WHAT YOU ARE ASKED TO DO: Leaving all pictures aside, write out the records below precisely as given.

Before-and-after page screenshots:

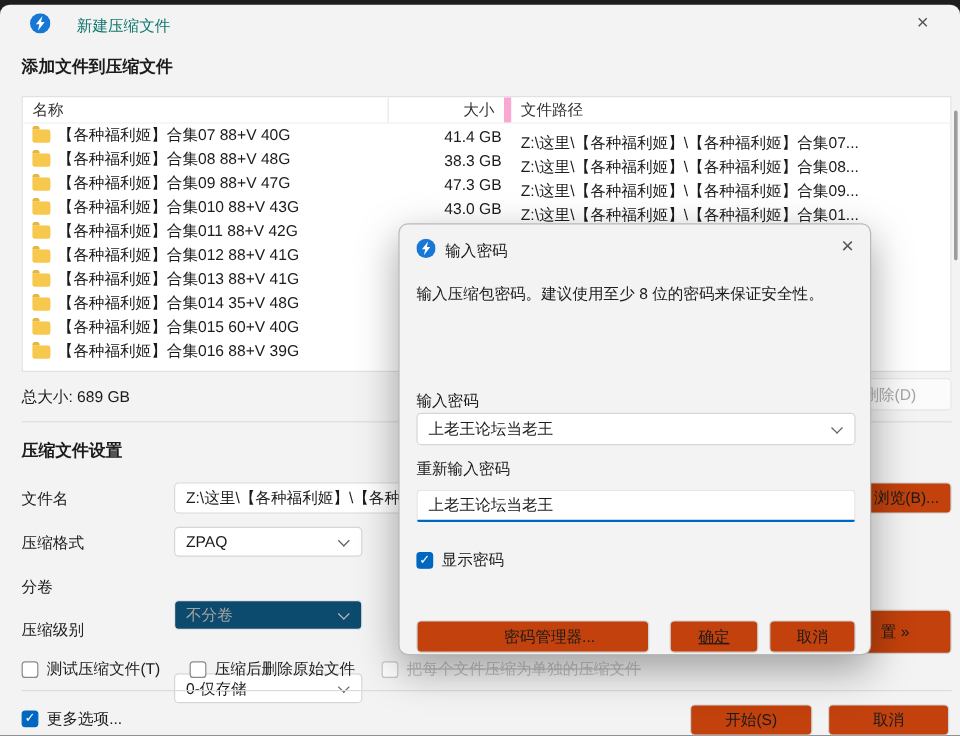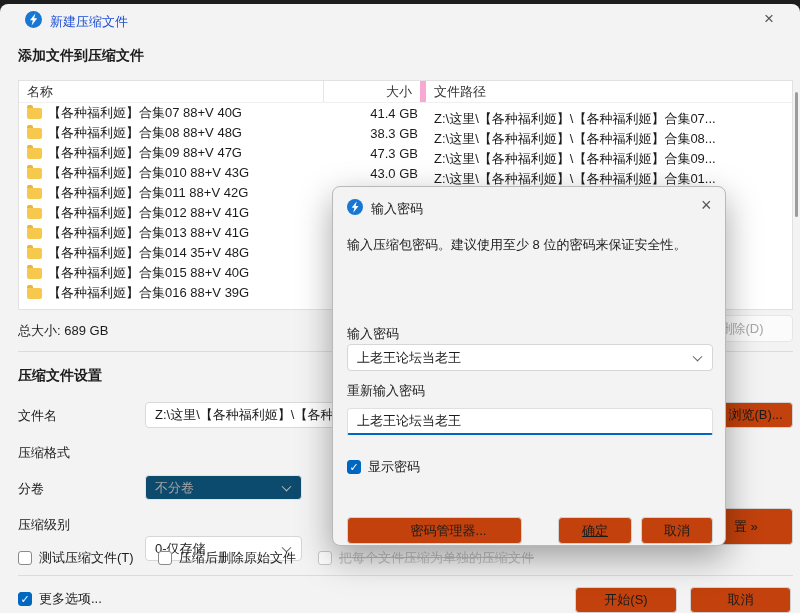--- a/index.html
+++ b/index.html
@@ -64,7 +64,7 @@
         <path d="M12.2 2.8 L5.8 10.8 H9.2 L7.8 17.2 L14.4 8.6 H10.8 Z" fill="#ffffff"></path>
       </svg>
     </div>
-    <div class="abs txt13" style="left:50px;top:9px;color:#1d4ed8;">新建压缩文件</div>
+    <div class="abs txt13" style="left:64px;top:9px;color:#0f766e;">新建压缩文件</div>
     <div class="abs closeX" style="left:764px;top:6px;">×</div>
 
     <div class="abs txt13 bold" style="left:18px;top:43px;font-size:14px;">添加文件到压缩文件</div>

WRITTEN RESPONSE:
--- a/index.html
+++ b/index.html
@@ -64,7 +64,7 @@
         <path d="M12.2 2.8 L5.8 10.8 H9.2 L7.8 17.2 L14.4 8.6 H10.8 Z" fill="#ffffff"></path>
       </svg>
     </div>
-    <div class="abs txt13" style="left:50px;top:9px;color:#1d4ed8;">新建压缩文件</div>
+    <div class="abs txt13" style="left:64px;top:9px;color:#0f766e;">新建压缩文件</div>
     <div class="abs closeX" style="left:764px;top:6px;">×</div>
 
     <div class="abs txt13 bold" style="left:18px;top:43px;font-size:14px;">添加文件到压缩文件</div>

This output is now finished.